The ad industry ended 2025 down 3,700 jobs compared to the year before. Now, as agencies figure out who they need to hire in 2026, one thing is clear: if you can't work with AI, you might not work at all.
"Technical literacy is table stakes at this point, and AI fluency is an expectation," said Javier Santana, Chief Experience Officer at full-service agency Chemistry. "There's no room for purists."
No room for purists. Let that sink in.
The New Job Requirements
PMG filled 190 roles in 2025, with 80 of those being "early career" positions. They're planning similar numbers for 2026. But the roles have changed. The focus now: software development, engineering, and AI automation. Not account management. Not traditional creative.
At Cramer-Krasselt, head of HR Alexa Bazanos confirmed that AI expertise has become a standard interview topic. Candidates need to demonstrate not just familiarity with AI tools, but solid use cases that prove they actually know how to use them.
70% of workplace skills are predicted to change by 2030, according to a recent LinkedIn study. In agencies, that change is already happening.
The Judgment Question
But here's the twist: being good at AI isn't just about knowing the tools. It's about knowing when to use them — and when not to.
Sarah Smith, PMG's talent enablement senior director, noted that "vibe coding" is now common even in non-technical roles. Candidates are using AI to prototype and automate solutions. "It's not about knowing how to write perfect code," Smith explained. "It's about what good looks like."
And over-reliance on AI is a red flag. Smith described interviews where candidates leaned too heavily on AI tools without bringing their own perspective: "At the end of some of these interviews... all they were doing was using AI. They didn't bring a point of view."
There's an irony here. Agencies want candidates who can use AI fluently, but not candidates who use AI so much that their humanity disappears. The skill isn't prompt engineering. It's judgment.
Schools Are Scrambling
Traditional portfolio schools still feed the industry, but agencies are increasingly looking at colleges with dedicated AI modules. PMG's Stacey Martin singled out the University of Texas as an example of a school that's keeping up.
"We are now leaning more heavily towards schools that are more forward thinking, rather than teaching the ways of the past," Smith added.
This is a shot across the bow of every ad school and creative portfolio program that hasn't figured out how to integrate AI into their curriculum. The industry is moving faster than education can keep up.

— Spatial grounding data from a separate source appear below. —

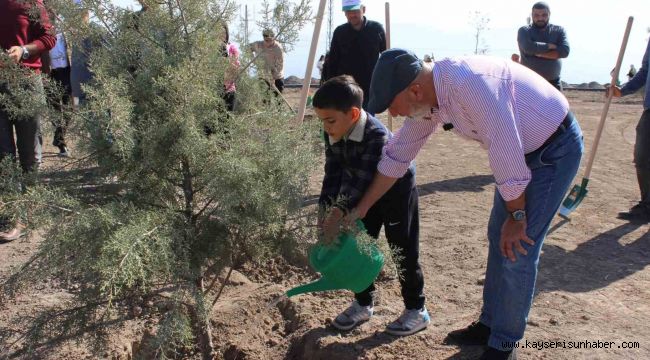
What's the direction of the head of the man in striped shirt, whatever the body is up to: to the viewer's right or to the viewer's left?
to the viewer's left

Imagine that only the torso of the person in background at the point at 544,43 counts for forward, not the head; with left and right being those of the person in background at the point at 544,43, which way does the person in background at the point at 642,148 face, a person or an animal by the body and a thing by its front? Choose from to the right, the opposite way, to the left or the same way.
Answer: to the right

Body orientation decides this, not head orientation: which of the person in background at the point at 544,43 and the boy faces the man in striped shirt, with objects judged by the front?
the person in background

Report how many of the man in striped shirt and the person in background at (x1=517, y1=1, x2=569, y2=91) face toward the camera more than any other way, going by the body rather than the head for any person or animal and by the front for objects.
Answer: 1

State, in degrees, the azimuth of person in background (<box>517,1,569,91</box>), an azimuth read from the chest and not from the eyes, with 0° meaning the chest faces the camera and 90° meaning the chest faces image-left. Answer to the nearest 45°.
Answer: approximately 0°

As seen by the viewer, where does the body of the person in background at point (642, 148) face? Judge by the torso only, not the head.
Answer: to the viewer's left

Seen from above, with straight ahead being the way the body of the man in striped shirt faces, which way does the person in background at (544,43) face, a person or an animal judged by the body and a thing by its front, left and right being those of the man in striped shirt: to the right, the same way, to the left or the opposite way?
to the left

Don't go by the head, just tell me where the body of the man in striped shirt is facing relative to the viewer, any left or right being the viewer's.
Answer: facing to the left of the viewer

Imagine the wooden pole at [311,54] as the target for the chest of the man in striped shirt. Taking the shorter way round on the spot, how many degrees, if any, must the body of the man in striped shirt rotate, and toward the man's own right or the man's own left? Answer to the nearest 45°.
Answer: approximately 45° to the man's own right
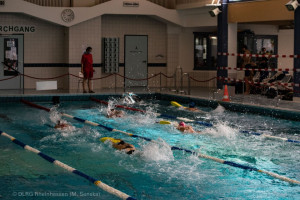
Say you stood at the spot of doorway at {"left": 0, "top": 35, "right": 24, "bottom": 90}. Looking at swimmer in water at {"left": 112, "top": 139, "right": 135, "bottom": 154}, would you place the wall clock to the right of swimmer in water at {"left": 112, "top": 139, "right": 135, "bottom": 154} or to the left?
left

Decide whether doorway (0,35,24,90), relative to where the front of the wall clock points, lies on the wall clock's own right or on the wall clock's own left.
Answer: on the wall clock's own right

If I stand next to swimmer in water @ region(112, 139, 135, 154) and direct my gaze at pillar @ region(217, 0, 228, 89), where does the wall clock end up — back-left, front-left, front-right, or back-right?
front-left

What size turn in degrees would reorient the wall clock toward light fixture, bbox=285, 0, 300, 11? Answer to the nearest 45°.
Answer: approximately 45° to its left

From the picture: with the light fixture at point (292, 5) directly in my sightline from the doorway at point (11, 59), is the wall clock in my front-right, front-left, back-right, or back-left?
front-left

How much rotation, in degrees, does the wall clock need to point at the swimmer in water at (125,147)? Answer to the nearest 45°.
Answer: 0° — it already faces them

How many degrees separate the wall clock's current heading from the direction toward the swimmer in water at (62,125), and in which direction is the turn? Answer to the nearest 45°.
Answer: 0° — it already faces them

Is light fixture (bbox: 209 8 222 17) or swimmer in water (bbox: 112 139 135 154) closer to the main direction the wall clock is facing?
the swimmer in water

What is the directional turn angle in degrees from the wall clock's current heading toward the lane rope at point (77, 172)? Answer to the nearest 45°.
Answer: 0° — it already faces it

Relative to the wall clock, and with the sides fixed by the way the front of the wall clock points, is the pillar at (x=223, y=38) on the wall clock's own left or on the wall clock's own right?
on the wall clock's own left

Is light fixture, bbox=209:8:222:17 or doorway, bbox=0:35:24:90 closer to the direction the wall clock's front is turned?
the light fixture

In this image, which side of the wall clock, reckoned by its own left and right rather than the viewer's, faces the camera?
front

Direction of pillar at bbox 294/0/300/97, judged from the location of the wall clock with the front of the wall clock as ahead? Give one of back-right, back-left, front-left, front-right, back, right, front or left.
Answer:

The Junior Job Apocalypse?
Here's the dark cloud on the horizon. 36% of CMOs expect AI to result in reduced headcount over the next 12-24 months, according to Spencer Stuart research. If AI can do entry-level work, why hire entry-level people?
Bazanos at Cramer-Krasselt said AI hasn't impacted junior hiring yet. But she added the caveat everyone's thinking: "I think we're going to see that happen much more in the next couple years."
The traditional agency career path — start as a coordinator, learn the business, work your way up — may be getting compressed. AI can do the work that junior people used to cut their teeth on. If you don't come in with skills, you might not get in at all.
"There's no room for purists." That's not just about technology preferences. It's about survival.